The ability to intimidate a potential assailant is exceptionally useful and can often prevent the need to use violence altogether…but everyone isn’t capable of being intimidating. You do not magically become more intimidating to bad men when you put a gun on your hip.
In talking with a number of people who regularly openly carry, I get the feeling that a lot of them are hoping that showing the gun makes them sufficiently intimidating that they don’t have to fight…and this comes through loud and clear in the way they carry themselves.
Having the gun does not make up for not knowing how to fight, and if you pin your hopes on display of the gun intimidating the other guy into not wanting to test you on that it’s setting yourself up for disaster. Nobody who does this admits to themselves that they are doing it, of course…but lying to yourself doesn’t change the reality. You can’t Stuart Smalley yourself into being the sort of person who scares off bad guys.
Intimidation is a complex strategy that relies on a number of factors, some of them unique to the circumstances of the confrontation, to be effective. Having a gun doesn’t automatically check all those boxes for you.
Do not behave as if the other guy is going to be too intimidated to hurt you just because you have a gun. The would-be Good Samaritan’s decision to follow the agitated assailant out of the store to record his license plate was likely due to being overly confident in the intimidation power of the pistol on his hip. Had he realized that the agitated assailant wasn’t terribly scared of his gun, he might have played it smarter and stayed inside the store and maybe wouldn’t have had to shoot this guy.
Keep your options open:
The open display of the firearm in this situation removed options from the table. As soon as the agitated assailant started getting physical it became a lethal force situation because everybody knows there’s a gun involved…but that’s not the only way it can go wrong.

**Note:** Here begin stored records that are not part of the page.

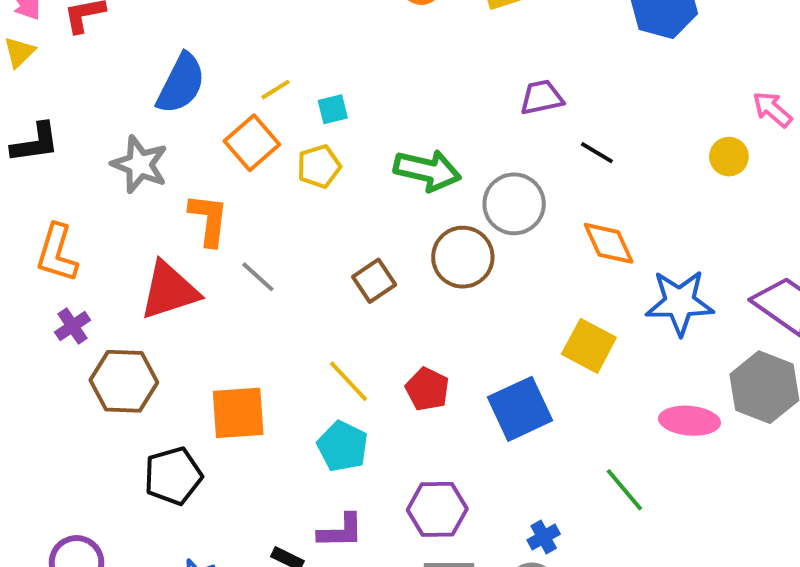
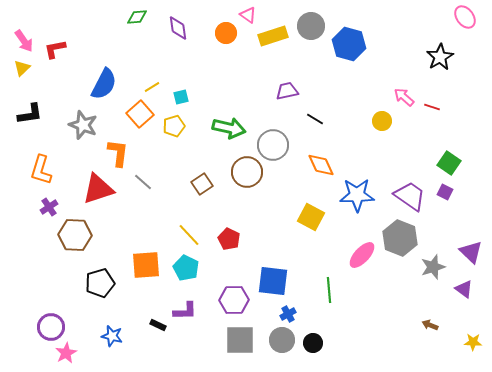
blue square: (520, 409) -> (273, 281), moved, turned 32
orange square: (238, 413) -> (146, 265), moved
pink ellipse: (689, 421) -> (362, 255), turned -52
green line: (624, 490) -> (329, 290), turned 35

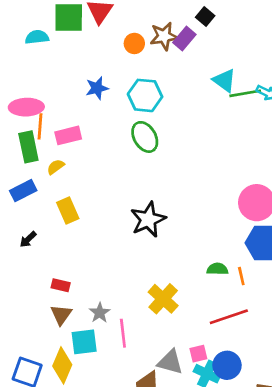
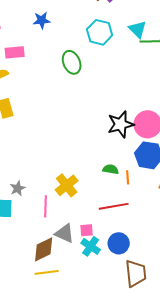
cyan hexagon: (145, 95) -> (100, 32), moved
black star: (148, 219) -> (121, 124), moved
pink line: (123, 333) -> (46, 206), moved
blue circle: (227, 365) -> (119, 243), moved

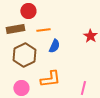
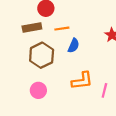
orange L-shape: (50, 79) -> (82, 81), moved

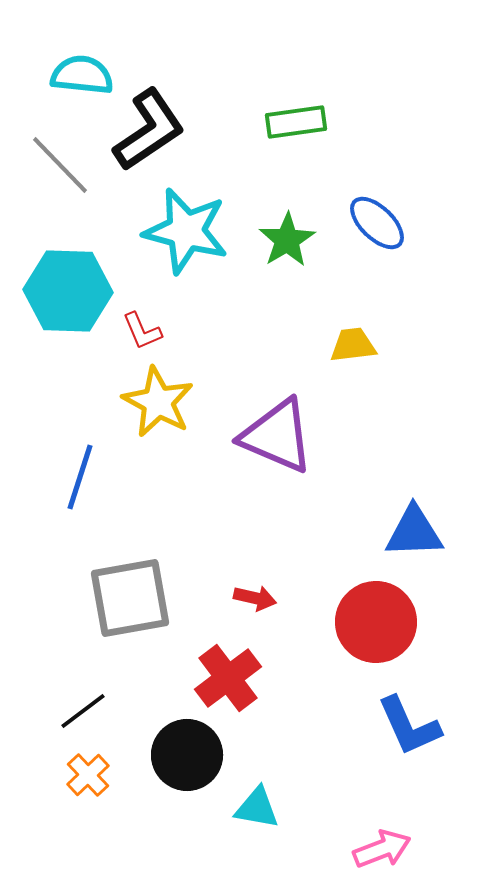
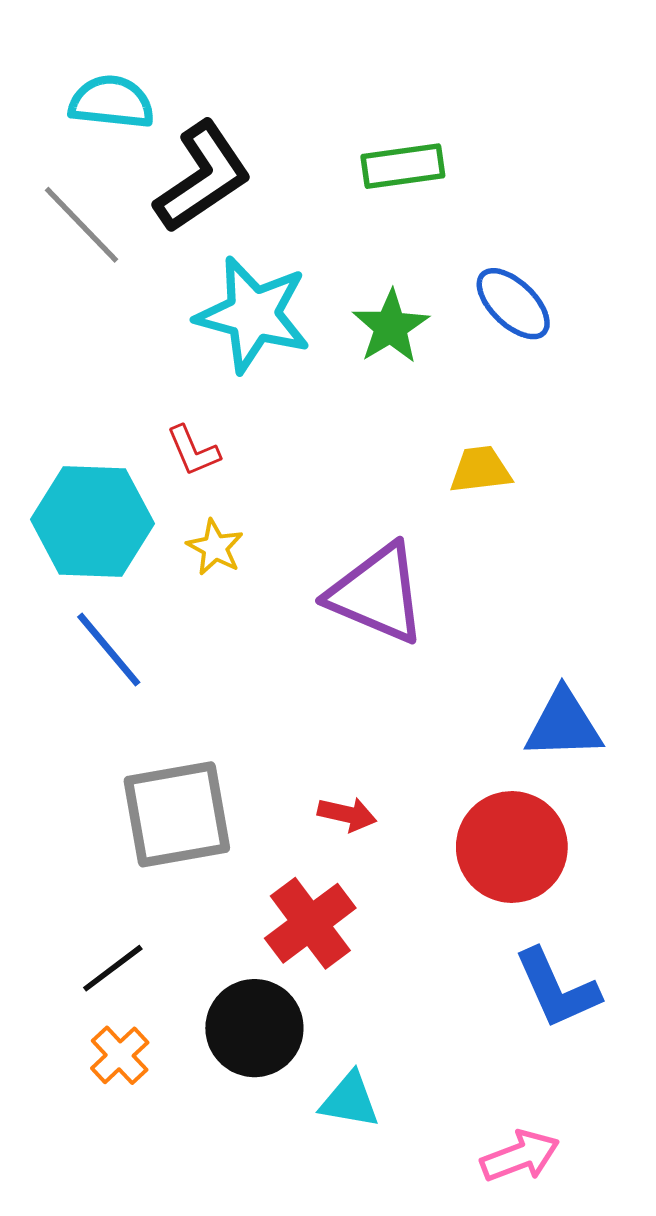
cyan hexagon: (68, 291) -> (92, 522), moved
yellow star: (158, 402) -> (215, 547), size x0.6
blue line: (80, 477) -> (109, 650), turned -58

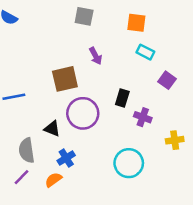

Say this agitated assailant had left the scene and called 911 reporting that he had been threatened with a gun…including giving an accurate description of the firearm in question to the police. I know of two occasions where something very similar has happened, one resulting in a normal nice guy looking down the barrel of multiple police-issue firearms.

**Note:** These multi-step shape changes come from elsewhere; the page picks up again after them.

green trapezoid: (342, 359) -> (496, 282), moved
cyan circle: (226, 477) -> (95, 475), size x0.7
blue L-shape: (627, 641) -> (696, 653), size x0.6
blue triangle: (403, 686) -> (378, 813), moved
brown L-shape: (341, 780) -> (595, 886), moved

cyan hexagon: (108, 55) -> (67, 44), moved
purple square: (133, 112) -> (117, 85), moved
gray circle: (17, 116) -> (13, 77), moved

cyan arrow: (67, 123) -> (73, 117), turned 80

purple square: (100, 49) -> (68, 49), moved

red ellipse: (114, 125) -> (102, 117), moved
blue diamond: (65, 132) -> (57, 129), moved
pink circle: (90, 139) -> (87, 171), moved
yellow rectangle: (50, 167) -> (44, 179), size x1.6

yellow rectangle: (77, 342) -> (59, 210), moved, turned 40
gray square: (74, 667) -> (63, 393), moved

I would much rather have the presence of my firearm become public knowledge at the moment of my choosing rather than leaving it out there for the other guy to factor into his actions. That gives me more options in a worsening situation.
I also make a habit of carrying OC spray with me because that’s another option. Would this fight have gone lethal if the would-be Good Samaritan had given the agitated assailant a snooter full of Sabre Red? It’s impossible to say for sure, but there have been many fights ended or prevented altogether by the judicious application of some liquid pain.
If the gun is the only plan you’ve got for hostile behavior from another human being, you are painting yourself into a pretty unpleasant corner. If this individual had more options he might have avoided the life altering decision of to killing another human being.
There’s a lot we can learn from this story if we are inclined to do so. I think this is a perfect example of where abiding by the proverb “Not my circus, not my monkeys” would have been a much better idea. The urge to help is laudable, but we have to be sophisticated enough to recognize exactly when a problem can be genuinely helped by our relatively modest capabilities and resources.
It’s one thing to fight when a violent criminal assault leaves you no other choice. It’s another to end up in a spiraling dance of stupidity that ends in gunfire.